● **Problème à résoudre**
Prolongez l'article sur les frappes américaines contre le camp Ayach, en Syrie, en reprenant juste après sa dernière phrase.

● **Texte à étudier**
***

Washington a déclaré le 24 août avoir mené des frappes aériennes dans l’Est de la Syrie contre le camp Ayach (Province de Deir ez-Zor) utilisé par la Division Fatimiyoun (Division des Fatimides, précédemment une brigade) composée de combattants chiites afghans (des Hazâras) encadrés par la force Al-Qods (le « Service Action » des pasdaran iraniens.
Les Américains affirment ne pas avoir causé de pertes humaines mais les Syriens parlent de sept à dix tués et de plusieurs blessés. Treize abris logistiques auraient été repérés précédemment par les Américains.
L’opération devait en cibler onze (deux des objectifs n’étant pas définis avec suffisamment de certitude ont été abandonnés) mais la mission a été modifiée en cours de vol et seuls neuf abris ont été atteints.
Le porte-parole du ministère des Affaires étrangères iranien, Nasser Kanaani, a condamné le bombardement américain dirigé « contre le peuple et des infrastructures syriens ». Il a nié que l’Iran avait des liens avec les objectifs visés.
Le Commandement central des forces américaines, l’US CENTCOM a affirmé que les frappes avaient été « proportionnées, et volontairement limitées pour éviter le risque d’escalade et de pertes humaines ».
Ce bombardement constitue la réponse à l’attaque du 15 août visant à l’aide de drones la garnison d’Al-Tanf (à la frontière syro-irako-jordanienne) où sont stationnées quelques centaines de militaires américains. Elle est régulièrement la cible d’attaques, une ayant eu lieu de 15 juin par l’aviation russe(1) qui avait alors ciblé des « terroristes » de l’« Armée des commandos de la révolution » ( Maghaweir Al-Thawrah) formés par les Américains à l’origine pour lutter contre Daech et aujourd’hui contre le régime en place à Damas.
Les forces américaines entretiennent toujours au moins deux bases en Syrie, l’une dans la province de Deir ez-Zor dite « Green Village » pour interdire l’accès des puits de pétrole aux forces légalistes syriennes, et l’autre à Al-Tanf sur l’axe Damas-Bagdad. C’est là que des instructeurs américains forment et entraînent des membres du groupe rebelle syrien Maghaweir Al-Thawrah. Ce sont toujours ces derniers qui avaient été visés le 15 août. Il n’y avait pas eu de victimes.

***

● **Données fournies**
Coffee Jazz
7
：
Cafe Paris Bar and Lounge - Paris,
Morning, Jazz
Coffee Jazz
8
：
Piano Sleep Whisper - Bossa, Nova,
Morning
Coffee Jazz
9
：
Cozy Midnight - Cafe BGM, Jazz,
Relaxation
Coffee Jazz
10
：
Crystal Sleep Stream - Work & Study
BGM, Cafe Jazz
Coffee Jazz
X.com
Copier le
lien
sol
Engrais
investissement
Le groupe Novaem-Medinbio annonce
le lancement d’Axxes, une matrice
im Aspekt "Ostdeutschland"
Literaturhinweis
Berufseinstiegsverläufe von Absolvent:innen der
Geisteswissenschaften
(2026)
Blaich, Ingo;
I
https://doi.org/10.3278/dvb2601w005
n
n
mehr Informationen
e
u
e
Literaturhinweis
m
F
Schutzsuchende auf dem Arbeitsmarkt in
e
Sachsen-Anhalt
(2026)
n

***

● **Votre réponse**
La base de Green Village qui accueille des membres des Forces démocratiques syriennes (FDS, majoritairement des Kurdes) est sujette à des harcèlements du même type.
La guerre est parfois curieuse. Les Américains s’en prennent à la « Division Fatimiyoun » qui combat les salafistes-jihadistes (ses deux principaux chefs ont été tués en Syrie en 2015 et 2016), certes encadrée par la force Al-Qods. Or, les Hazâras qui la constituent sont une population qui a toujours été marginalisée en Afghanistan et même massacrée par les taliban. Pour bien signifier leur occupation du Hazâradjat, ces derniers avaient dynamité en 2001 les Bouddhas géants de Bâmiyân inscrits au patrimoine mondial de l’UNESCO (ce qui semble avoir plus ému la communauté internationale que les tueries d’Hazâras).
Beaucoup d’entre eux se sont réfugiés en Iran et c’est comme cela que les pasdarans ont pu former une brigade (puis division) forte de plusieurs milliers de combattants en échange de la promesse de légaliser de la situation de ses membres et de leurs familles en Iran.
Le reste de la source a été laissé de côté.